表情こそ普段通りを装ってはいるが、火傷した左腕はギプスで吊っており、歩き方もどこかぎこちない。
「巻き込んでしまってすまなかったのぅ。無理はせず、まだ病院で休んだ方が……」
「ご心配をお掛けして申し訳御座いません、会長。ですが、どうしても館内のことが気がかりで」
「うむ、うむ。私も今後について話がしたかったところじゃよ。さぁ、お掛けなさい」
「いえ、大丈夫です」とデスクに向かって進んでこようとした米田秘書を、手で制する。「いかんよ、座っておくれ」ゆるゆると首を振りながら、上司は彼女がソファに座るまで、決して話を始めようとはしなかった。
観念した部下がようやく細い体をソファに収めてくれたので、そこで少しだけ、会長の表情に安堵が浮かぶ。

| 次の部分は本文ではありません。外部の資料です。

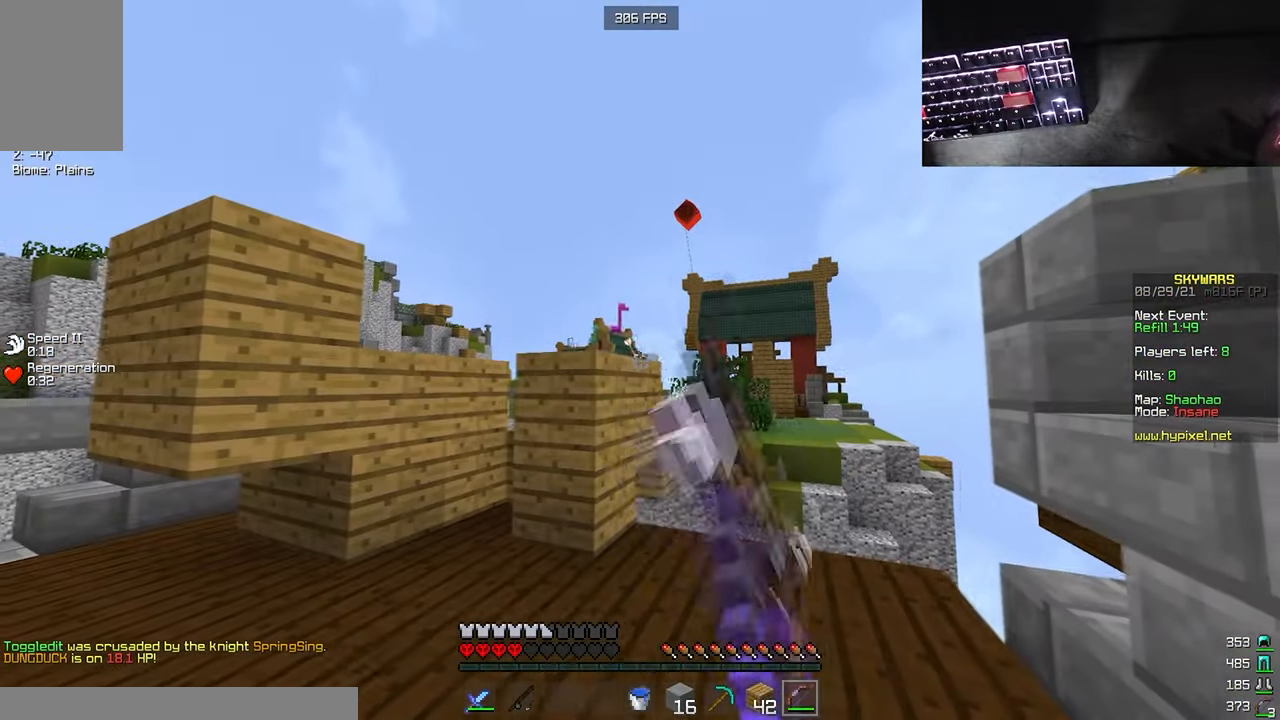
{"keys": ["a", "s"], "mouse": [], "events": [[17, "a", "down"], [134, "mouse_left", "up"], [134, "mouse_right", "up"], [134, "s", "down"], [234, "s", "up"], [284, "mouse_left", "down"], [300, "w", "down"], [400, "w", "up"], [434, "mouse_left", "up"], [467, "s", "down"]]}
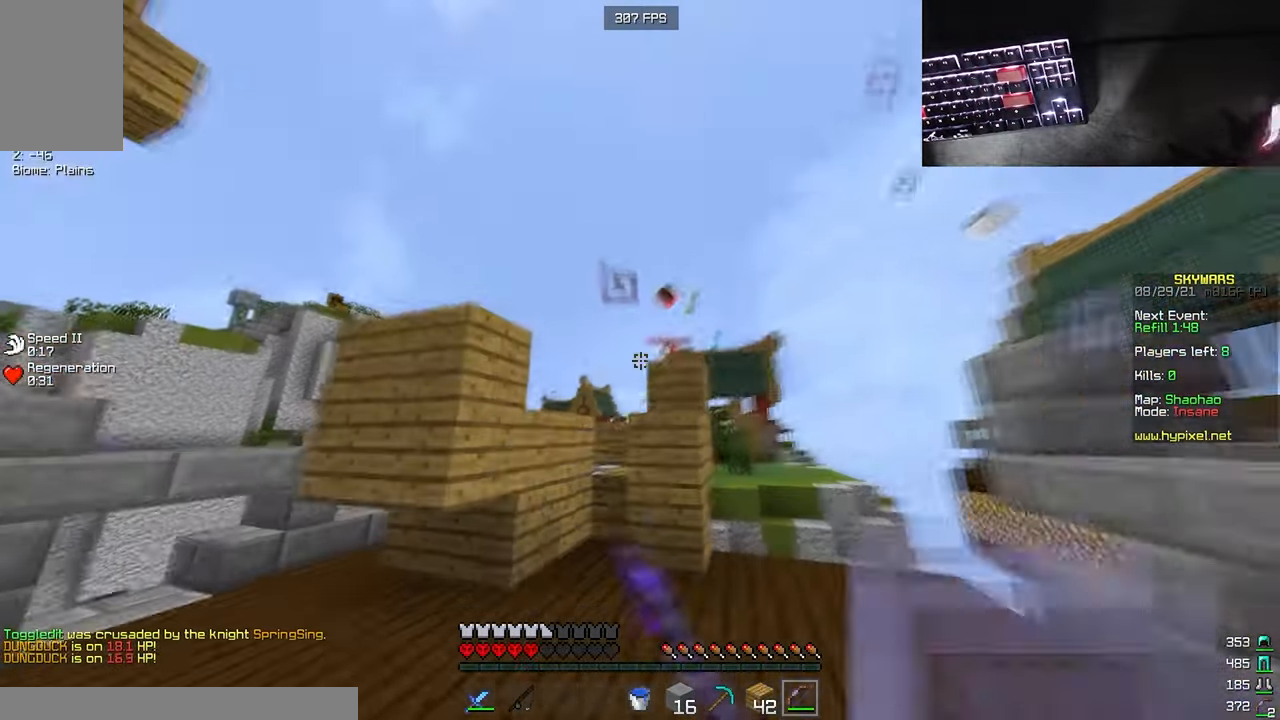
{"keys": ["a"], "mouse": [], "events": [[17, "a", "up"], [50, "d", "down"], [250, "s", "up"], [367, "d", "up"], [417, "a", "down"]]}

「君が地下から搬送されたと聞いた時は、心臓が止まるかと思ったよ。来場者に怪我人が出なかったとはいえ、君を含め六人ものスタッフが被害を受けてしまった……」
「まさか設備を爆破されるなんて、想定できないことです。オープニングイベントは……どうなるのでしょう? 明後日に予定していた、イベント最終日の催しは、いかが致しますか?」
不安げに眉根を寄せた部下の視線を受けて、デスクに肘を置いた会長は「うぅむ」と唸る。

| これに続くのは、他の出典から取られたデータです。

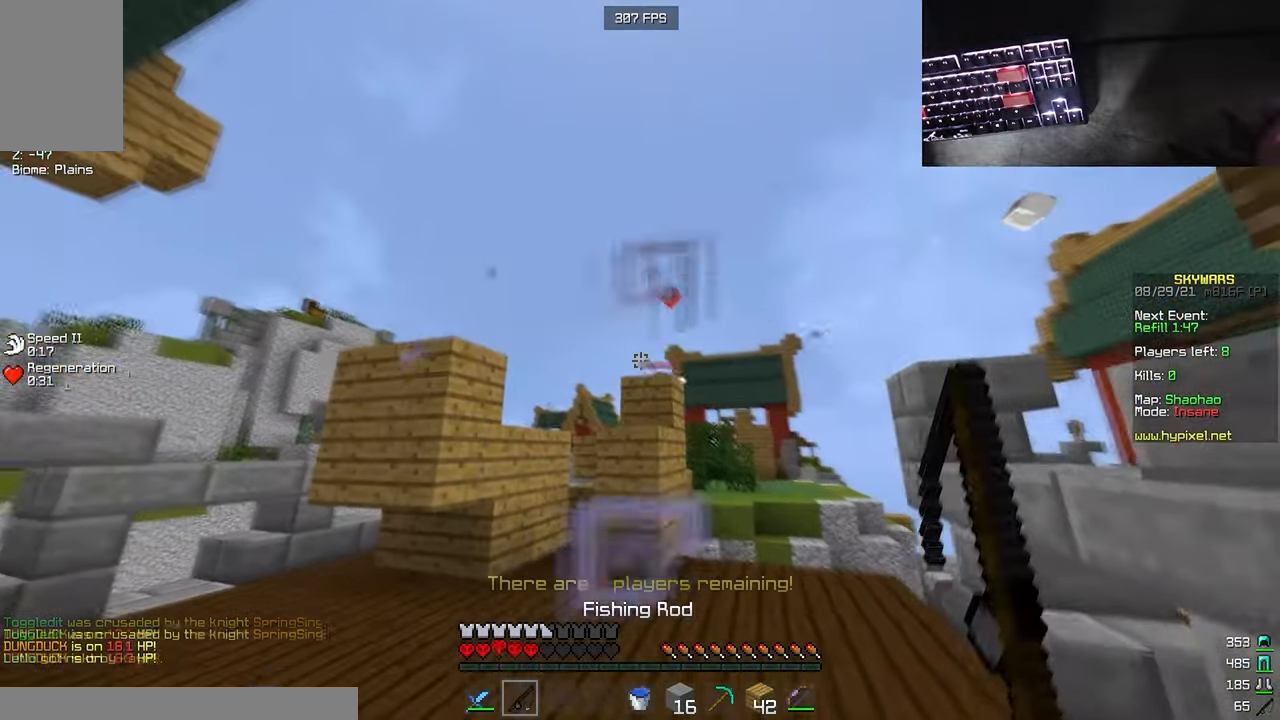
{"keys": ["a"], "mouse": ["right"], "events": [[100, "mouse_left", "down"], [100, "mouse_right", "down"], [350, "mouse_left", "up"]]}
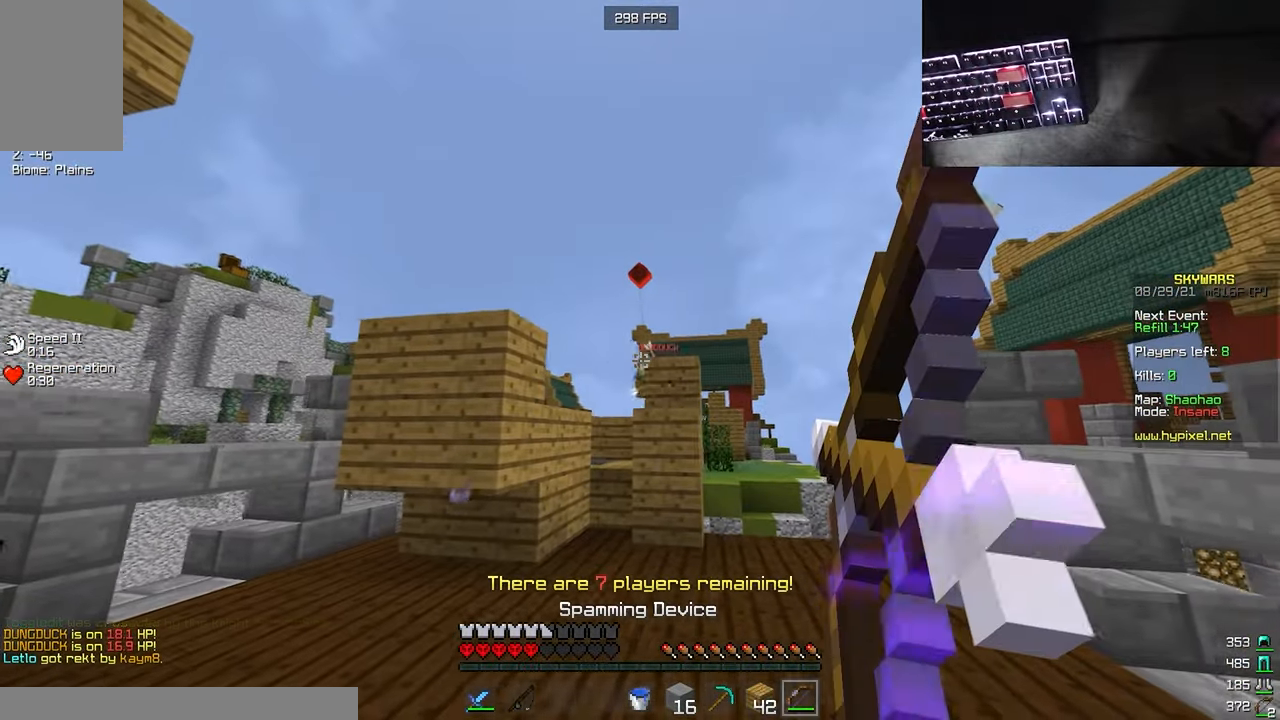
{"keys": ["d", "w"], "mouse": [], "events": [[334, "d", "down"], [367, "a", "up"], [367, "mouse_right", "up"], [400, "w", "down"]]}
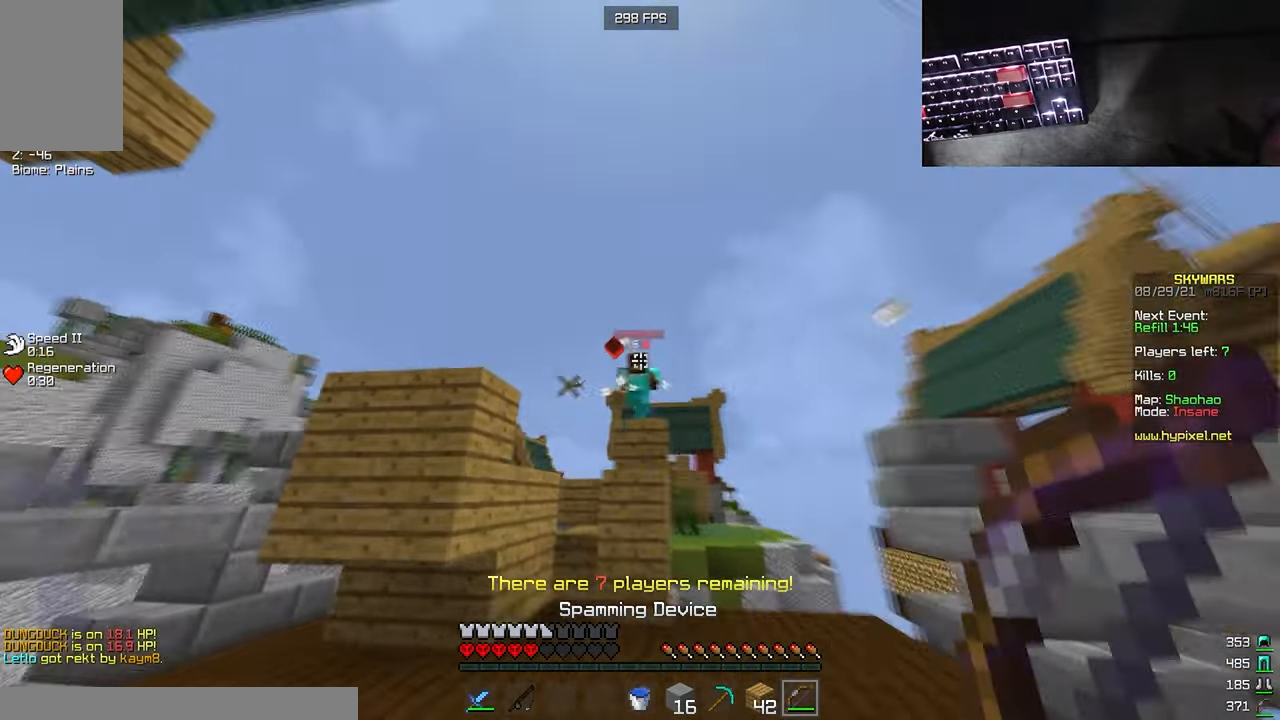
{"keys": ["d", "w"], "mouse": ["left"], "events": [[50, "mouse_right", "down"], [150, "mouse_right", "up"], [450, "mouse_left", "down"]]}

「明日の全館点検で異常が見つからなければ、予定通り行いたいと思っておる。が、何よりも優先すべきは来場者・関係者の身の安全じゃ。それが確実に保証できない限り、再開は難しい――弱ったのう」
しかも、借り物である『鮮血の星』はどのみち期間内に返却しなければならない。『鮮血の星』が目玉であるイベントは延期できず、中止扱いになってしまうのだ。協賛企業や広告費などの影響は計り知れない。

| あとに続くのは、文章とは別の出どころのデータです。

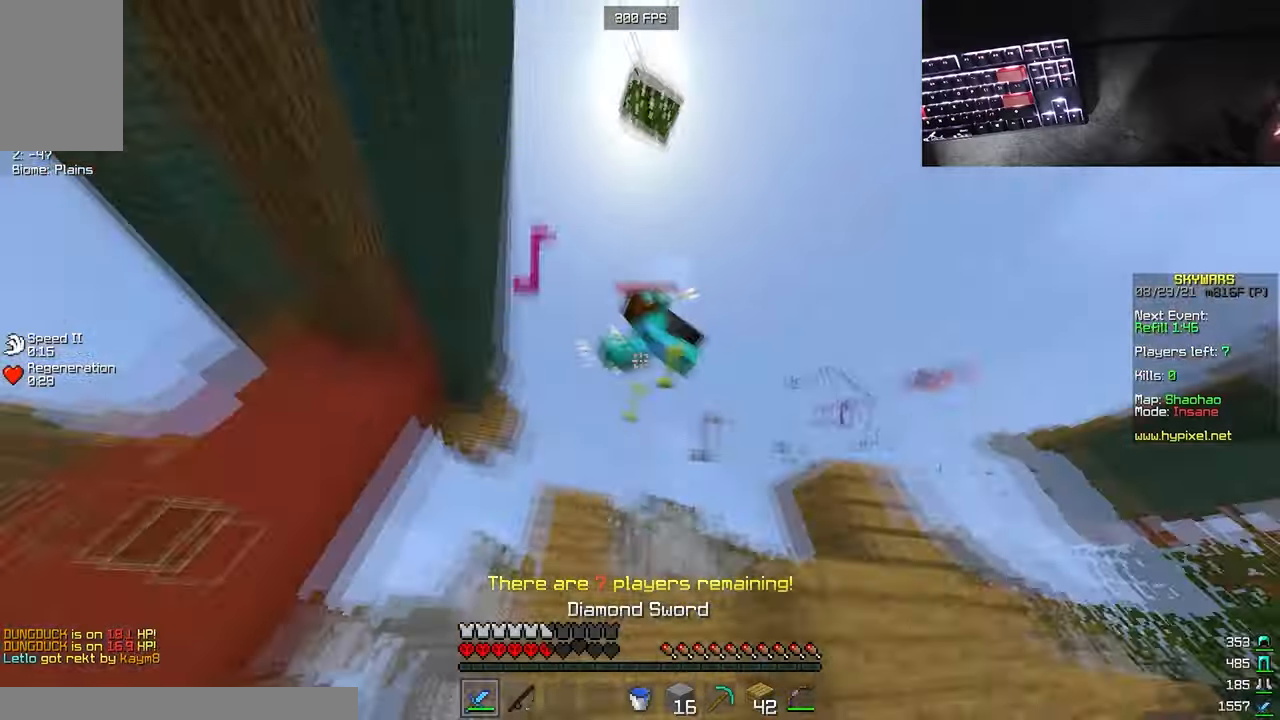
{"keys": ["a", "w"], "mouse": ["left"], "events": [[233, "a", "down"], [266, "d", "up"], [316, "w", "up"], [366, "w", "down"]]}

「明日の点検については、建設と整備に携わった全ての関係者を招集しておきました。今夜中から準備を進めておりますので、明日の夕方には終わるかと」
「おぉ、そんな怪我なのに悪いのぅ。流石じゃ」
「有り難う御座います。ですが、それでも本当に安全と言えるかどうか……」
秘書が言わんとする懸念は分かる。今回火災が発生した電気室にしても、充分に整備をし、裏社会の警備員を雇ってまで監視させていたのに、事件は起きてしまったのだ。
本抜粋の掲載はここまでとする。